• **抜粋**

===

もう一つは照明。光の角度が徐々に変化していきます。朝昼晩と刻々と変化する日の光を模したものだとか。ただこれだけですが、その効果は驚くべきものです。《 紅白梅図屏風 》という作品がありました。屏風一杯に咲き誇る梅の花。紅い梅と白い梅、その下を川が流れています。これが光の変化にあわせ、まるで別の絵であるかのごとく、その趣(おもむき)を変えていきます。紅い花から白い花へ、そして淡い青の川へと強調される部分が移っていきます。まるで色彩のモーフィング。これは面白い。
d(^_^)!

屏風や障子はその裏側や閉じた状態にも別の意味を持たせているという話は聞いたことがありますが、日の光の角度も考慮されていたとは。

作品は各エリアから少しづつ選択してるよう。長沢芦雪の《 白象黒牛図屏風 》もありました。川村美術館の牛に比べると随分と巨大、右の象に引けを取りません。白い象の上には黒い烏、黒い牛の下には白い小犬。そして相変わらず人を食った牛の顔。一番好きなのはこの絵かな。
 
 
【Google画像検索】 紅白梅図屏風
【Google画像検索】 白象黒牛図屏風
 
 
◆ 押し寄せる人の波

時間があるのでもう一度みようかと順路を逆戻り。すると戻れば戻るほど人が増えています。動物の掛け軸のところなど、絵の前が人が3列になってました。落ち着いて見るには、身長が2m30cmは必要です。これで同じ料金は申し訳ないなぁ。

===

• **指示 A**
抜粋のうち、長沢芦雪の《 白象黒牛図屏風 》を説明した箇所に出てくる動物をすべて挙げよ。
• **指示 B**
抜粋の「屏風や障子はその裏側や閉じた」から「で同じ料金は申し訳ないなぁ。」までを、終わりの語句も含めて一字一句そのまま書き写せ。

• **表示データ**
===

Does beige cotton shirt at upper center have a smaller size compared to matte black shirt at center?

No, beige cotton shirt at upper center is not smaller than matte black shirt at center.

===

• **正解 A**
象、牛、烏、小犬

• **正解 B**
屏風や障子はその裏側や閉じた状態にも別の意味を持たせているという話は聞いたことがありますが、日の光の角度も考慮されていたとは。

作品は各エリアから少しづつ選択してるよう。長沢芦雪の《 白象黒牛図屏風 》もありました。川村美術館の牛に比べると随分と巨大、右の象に引けを取りません。白い象の上には黒い烏、黒い牛の下には白い小犬。そして相変わらず人を食った牛の顔。一番好きなのはこの絵かな。
 
 
【Google画像検索】 紅白梅図屏風
【Google画像検索】 白象黒牛図屏風
 
 
◆ 押し寄せる人の波

時間があるのでもう一度みようかと順路を逆戻り。すると戻れば戻るほど人が増えています。動物の掛け軸のところなど、絵の前が人が3列になってました。落ち着いて見るには、身長が2m30cmは必要です。これで同じ料金は申し訳ないなぁ。